9 Replies Latest reply on Jul 20, 2012 2:27 PM by Patrick_Kutch

    SRIOV PF/VFs suddenly stopped working & tx/rx queues doesnt seem to be operational


      We have a strange problem on one of our servers using Intel 82599 SRIOV NIC. The server was working alright for almost ~8 months with SRIOV PF/VF's working fine. Suddenly we ran into an issue where one of the PF doesn't seem to be working. We need help in isolating if the SRIOV PF has failed in hardware or whether this is a software problem.

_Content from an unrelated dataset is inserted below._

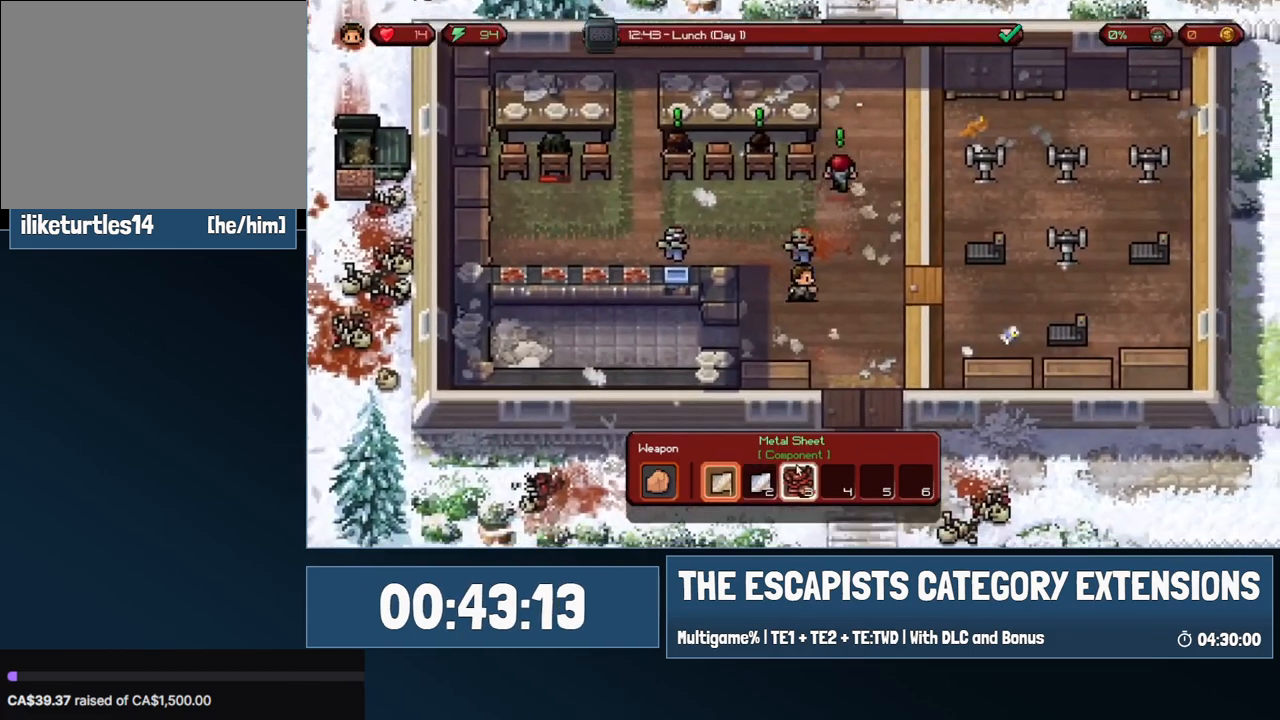
{"keys": ["s"], "mouse": [], "events": [[400, "d", "up"]]}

      Currently running ethtool offline tests, exits with the below dmesg

      # ethtool -t eth103 offline

      The test result is PASS

      The test extra info:

      Register test  (offline)         0

      Eeprom test    (offline)         0

      Interrupt test (offline)         0

      Loopback test  (offline)         0

      Link test   (on/offline)         0


      [895552.667586] ixgbe: eth103: ixgbe_disable_rx_queue: RXDCTL.ENABLE on Rx queue 64 not cleared within the polling period


      Also show-ring shows

      # ethtool --show-ring eth103

      Ring parameters for eth103:

      Pre-set maximums:

      RX:             4096

      RX Mini:        0

      RX Jumbo:       0

      TX:             4096

      Current hardware settings:

      RX:             64

      RX Mini:        0

      RX Jumbo:       0

      TX:             64


      only 64 rings, whereas previously it used to show 512 rings.

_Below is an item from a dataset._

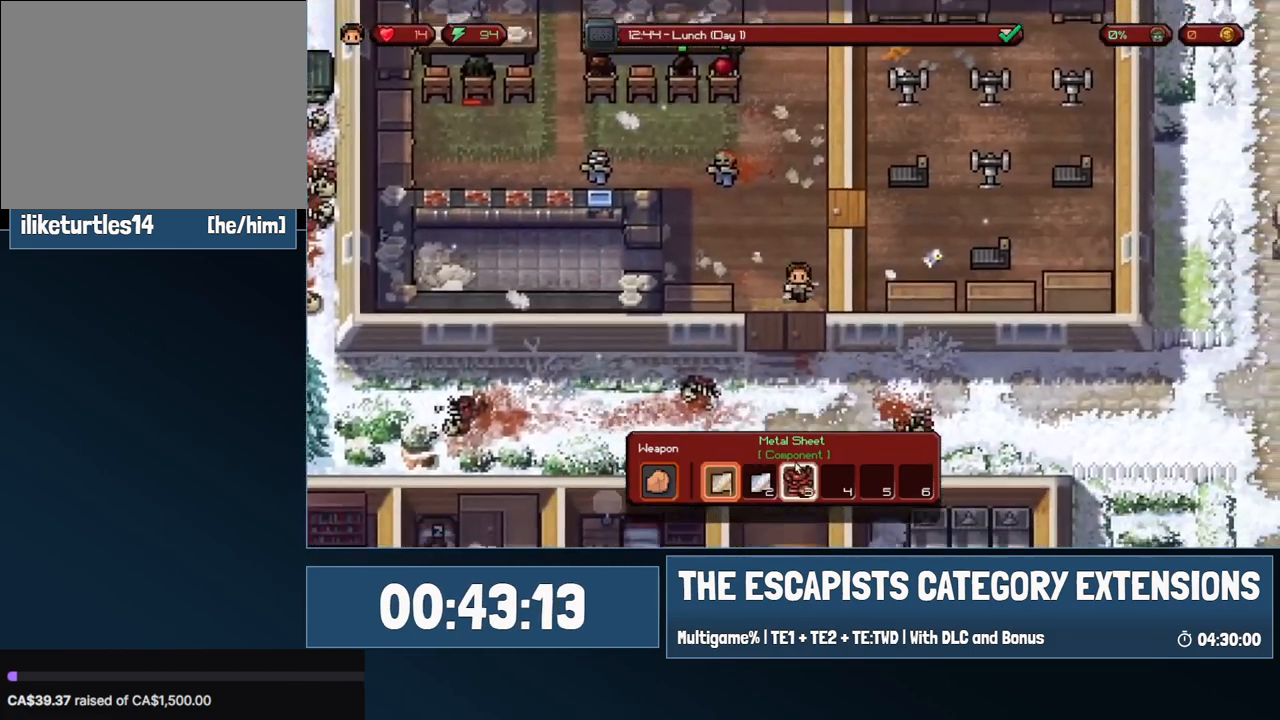
{"keys": ["s"], "mouse": [], "events": []}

      We have some VM's that have SRIOV VF's PCI assigned to them from this bad SRIOV PF. They also run into the same issue. we added some debug prints in ixgbevf driver & saw that ixgbevf_reset_hw_vf() that gets called at init fails at

              ret_val = mbx->ops.read_posted(hw, msgbuf, IXGBE_VF_PERMADDR_MSG_LEN);

      with the following error

      [    3.484162] ixgbevf: read_posted retval:-100 (IXGBE_ERR_MBX)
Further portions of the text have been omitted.